Le ore notturne sono diventate il mio peggior incubo. Ho sempre amato la notte, il silenzio che avvolge tutto ciò che incontra e la calma apparente che placa gli animi. Ho sempre adorato abbandonarmi alla dolce sensazione del piacere, della beatitudine che sopraggiunge nel momento in cui il caos sparisce e la percezione di benessere istantanea che colpisce ogni particella del corpo rendendolo sottomesso, perso, ed in balia dell'imminente distacco dal mondo reale. È una sensazione che capita un po' a tutti. C'è chi apprezza, chi riesce a scavare fino in fondo e chi, come me, chiude semplicemente gli occhi e inabissa in una parte remota del cervello l'intera giornata appena conclusa.

I sensi si attivano e la mente varca soglie inimmaginabili.

Solitamente è questo ciò che accade ma tutte le informazioni che la mia testa ha assorbito mi hanno solo resa nervosa e decisamente troppo pensierosa. Non che le mie notti precedenti siano state l'apice del relax e del sollievo, tuttavia il mio corpo si rifiuta di acconsentire ai comandi e la mia testa segue il suo corso rendendomi irrequieta. Fin troppo.

Le parole di Marxwell frullano nella mia mente come un disco rotto. Non pensavo che dietro ai suoi atteggiamenti si nascondesse questa vicenda macabra e crudele. Perché è proprio questo l'aggettivo che descrive perfettamente Iabo ed il suo folle piano: crudeltà. È impensabile la sola idea di strappare alle madri i bambini ancora in fasce, solo per creare mostri assetati di odio e rancore verso il prossimo. È inconcepibile sfruttare i centri missionari per il malato potere che offusca ogni senso ed è estremamente abominevole la sua malsana testa ed il suo scopo.

Cosa spinge quest'uomo a comportarsi così? Cos'hanno fatto di male tutte quelle povere persone che sono costrette a sottostare alle sue leggi? E perché tutta questa crudeltà e atrocità?

Mi posiziono supina poggiando le mani sul mio grembo. Incastro le dita e pizzico i polpastrelli non prestando attenzione ai miei gesti.

Il retro della mia testa poggia sul cuscino morbido mentre il mio corpo, coperto fino a metà busto dalle coperte, aderisce perfettamente al materasso sottostante.

Fisso il soffitto bianco sporco e ripenso alla frase enigmatica di Jeffrey. Sono passate ore dall'incontro eppure non riesco a pensare ad altro. Il suo tono di voce, la sua espressione ed i suoi occhi inquisitori... non ho la più pallida idea del significato della sua frase.

Non ho mai avuto alcun tipo di rapporto con quest'uomo, solo un minimo cenno ogni qualvolta che ci scontravamo tra i corridoi.

Ho sempre pensato che fosse un tipo strano, un po' troppo sulle sue. Non si è mai sbilanciato e a malapena ho sentito la sua voce. Eppure oggi non solo ha spiegato parte della storia ma ha persino rivolto la parola a molti di noi, soprattutto a me.

Sospiro frustrata. Non riesco a formulare un pensiero concreto, un'idea che si ricolleghi a tutto questo. Non ci capisco più niente, non trovo risposte alle mille domande che frullano dentro la mia testa. È tutto così confusionario che a breve mi scoppierà il cervello.

Volto il capo alla mia sinistra e abbozzo un sorriso notando il viso rilassato e leggermente imbronciato di Lily. Almeno lei riesce a dormire sogni tranquilli, senza le ombre che infestano come macchie d'olio ogni parte dei pensieri. Vorrei tanto essere come lei, a volte. Riesce perfettamente a scindere le preoccupazioni dal rilassamento assoluto mentre io, semplicemente, mi abbandono troppo facilmente a ciò che mi turba.

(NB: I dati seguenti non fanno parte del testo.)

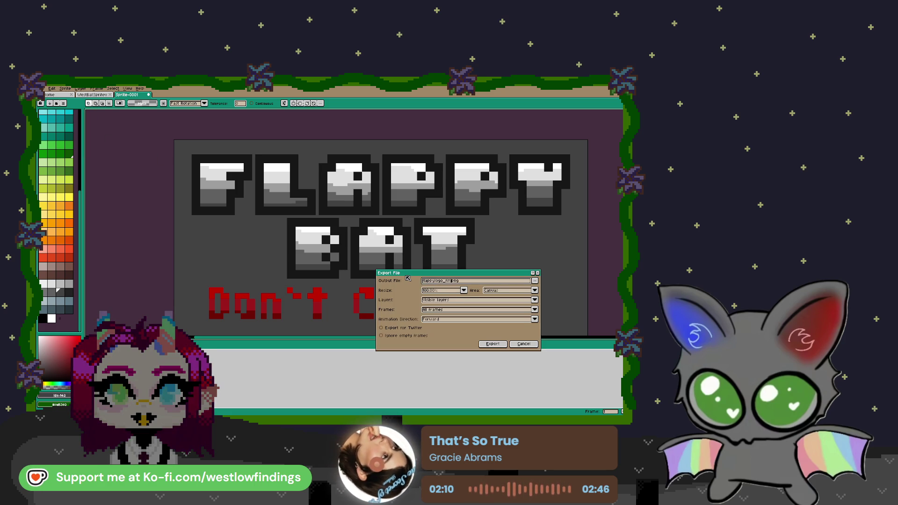
{"action": "type", "text": "al"}
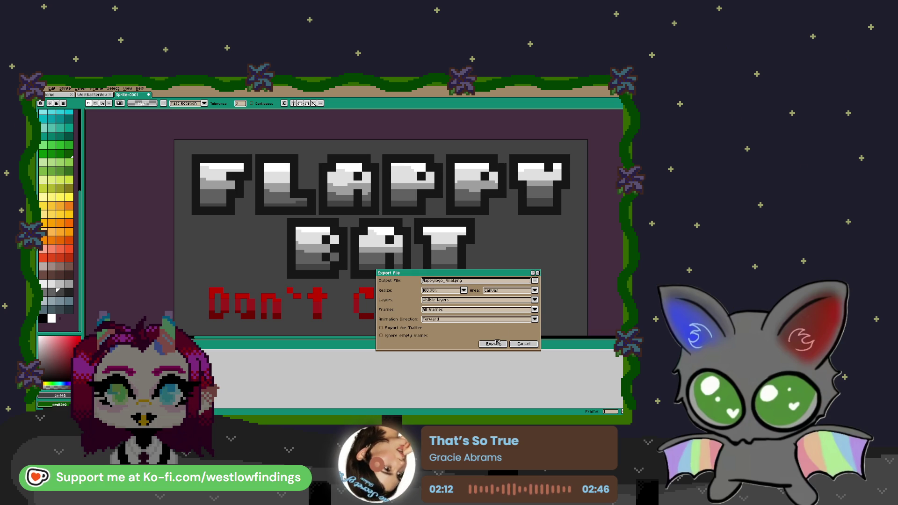
{"action": "left_click", "coordinate": [534, 281]}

Un rumore mi desta momentaneamente dalle mie azioni. Aggrotto la fronte e cerco di captare la fonte principale del suono ma guardandomi attorno non noto nulla di anomalo. Scrollo le spalle pensando sia solo la mia stupida immaginazione ma quando qualche secondo dopo lo stesso rumore si ripresenta capisco che ciò sia più che reale.

Scosto le coperte e poggio i piedi nudi sul pavimento freddo. Rabbrividisco al contatto ma avanzo verso la finestra senza pensarci due volte.

Il cielo è scuro, nero come la pece e la poca luce riflessa illumina solo il piccolo spiazzale controllato dalle guardie notturne. Gli occhi vigili di questi ultimi guizzano ovunque e capisco che effettivamente il suono percepito non proveniva dall'esterno.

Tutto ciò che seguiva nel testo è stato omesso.